Created on 24 Feb 2019 · 5Comments · Source: facebookresearch/maskrcnn-benchmark

❓ Questions and Help

When I trained by 2 GPUs like this:
python -m torch.distributed.launch --nproc_per_node=2 train_net.py --config-file "/home/amax/yang/maskrcnn-benchmark/configs/cityscapes/e2e_mask_rcnn_R_50_FPN_1x_cocostyle.yaml"
There would be a error:
Traceback (most recent call last):
File "/home/amax/anaconda3/envs/Yang/lib/python3.6/runpy.py", line 193, in _run_module_as_main
"__main__", mod_spec)
File "/home/amax/anaconda3/envs/Yang/lib/python3.6/runpy.py", line 85, in _run_code
exec(code, run_globals)
File "/home/amax/anaconda3/envs/Yang/lib/python3.6/site-packages/torch/distributed/launch.py", line 238, in
main()
File "/home/amax/anaconda3/envs/Yang/lib/python3.6/site-packages/torch/distributed/launch.py", line 234, in main
cmd=process.args)
subprocess.CalledProcessError: Command '['/home/amax/anaconda3/envs/Yang/bin/python', '-u', 'train_net.py', '--local_rank=0', '--config-file', '/home/amax/yang/maskrcnn-benchmark/configs/cityscapes/e2e_mask_rcnn_R_50_FPN_1x_cocostyle.yaml']' returned non-zero exit status 1.
Could anyone tell me what happend?

duplicate

Source

longrongyang

Most helpful comment

Looks like this problem is as same as https://github.com/facebookresearch/maskrcnn-benchmark/issues/318 and https://github.com/pytorch/pytorch/issues/13273

If you add the new layer and without using it, this layer will not get any gradient during backpropagation. The single-gpu version of PyTorch supports it. However, the distributed version does not now.

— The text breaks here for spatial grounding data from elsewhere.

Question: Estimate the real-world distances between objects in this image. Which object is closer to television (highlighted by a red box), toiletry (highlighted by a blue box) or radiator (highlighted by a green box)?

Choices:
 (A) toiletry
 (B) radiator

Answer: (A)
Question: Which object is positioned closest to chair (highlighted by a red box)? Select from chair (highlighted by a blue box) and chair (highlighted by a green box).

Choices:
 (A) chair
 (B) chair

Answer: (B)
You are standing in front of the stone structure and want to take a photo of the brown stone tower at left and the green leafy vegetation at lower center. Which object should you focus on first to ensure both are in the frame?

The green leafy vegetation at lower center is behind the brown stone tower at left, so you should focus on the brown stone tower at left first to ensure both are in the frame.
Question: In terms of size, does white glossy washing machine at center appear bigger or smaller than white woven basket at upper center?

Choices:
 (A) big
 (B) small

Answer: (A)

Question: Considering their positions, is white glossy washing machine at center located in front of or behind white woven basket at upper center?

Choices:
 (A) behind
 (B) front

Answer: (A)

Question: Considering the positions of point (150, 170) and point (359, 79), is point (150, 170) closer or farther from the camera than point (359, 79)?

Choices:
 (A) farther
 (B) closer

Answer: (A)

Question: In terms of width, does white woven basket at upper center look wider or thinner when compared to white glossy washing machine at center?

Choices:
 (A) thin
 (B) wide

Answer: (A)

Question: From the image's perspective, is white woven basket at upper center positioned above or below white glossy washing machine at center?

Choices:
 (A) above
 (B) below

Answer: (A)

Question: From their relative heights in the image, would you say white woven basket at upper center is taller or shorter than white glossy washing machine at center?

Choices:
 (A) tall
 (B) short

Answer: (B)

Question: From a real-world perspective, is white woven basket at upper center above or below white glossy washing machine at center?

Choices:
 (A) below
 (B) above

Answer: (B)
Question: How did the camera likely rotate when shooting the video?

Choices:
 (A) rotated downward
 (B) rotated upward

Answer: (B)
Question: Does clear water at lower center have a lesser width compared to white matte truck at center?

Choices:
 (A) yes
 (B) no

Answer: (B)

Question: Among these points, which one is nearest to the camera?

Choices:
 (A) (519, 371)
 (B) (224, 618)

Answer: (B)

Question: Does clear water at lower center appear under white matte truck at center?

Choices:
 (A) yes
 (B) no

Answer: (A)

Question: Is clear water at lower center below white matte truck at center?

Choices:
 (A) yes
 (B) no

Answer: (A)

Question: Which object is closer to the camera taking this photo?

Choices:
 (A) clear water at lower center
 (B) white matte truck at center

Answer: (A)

chengyangfu on 26 Feb 2019

👍2

All 5 comments

Can you try running without -m torch.distributed.launch --nproc_per_node=2 to get a more meaningful error message?

fmassa on 24 Feb 2019

I try it again and find that when I add new fc layer in model the error will occur:

def __init__(self, cfg):

    super(GeneralizedRCNN, self).__init__()

    self.backbone = build_backbone(cfg)

    self.rpn = build_rpn(cfg, self.backbone.out_channels)

    self.roi_heads = build_roi_heads(cfg, self.backbone.out_channels)

    self.fc1 = nn.Linear(256, 16)

The error will not occur when the code is like this:

def __init__(self, cfg):

    super(GeneralizedRCNN, self).__init__()

    self.backbone = build_backbone(cfg)

    self.rpn = build_rpn(cfg, self.backbone.out_channels)

    self.roi_heads = build_roi_heads(cfg, self.backbone.out_channels)

I feel very strange about it. Why I can not add new linear layer in the model? And when I add new linear layer there will be some strange numbers like this:
yang
Only when I use two GPUs to train and add new linear layers will the error occur. When I use one GPU for training the error will not occur. When I do not add new linear layers the erroe will also not occur.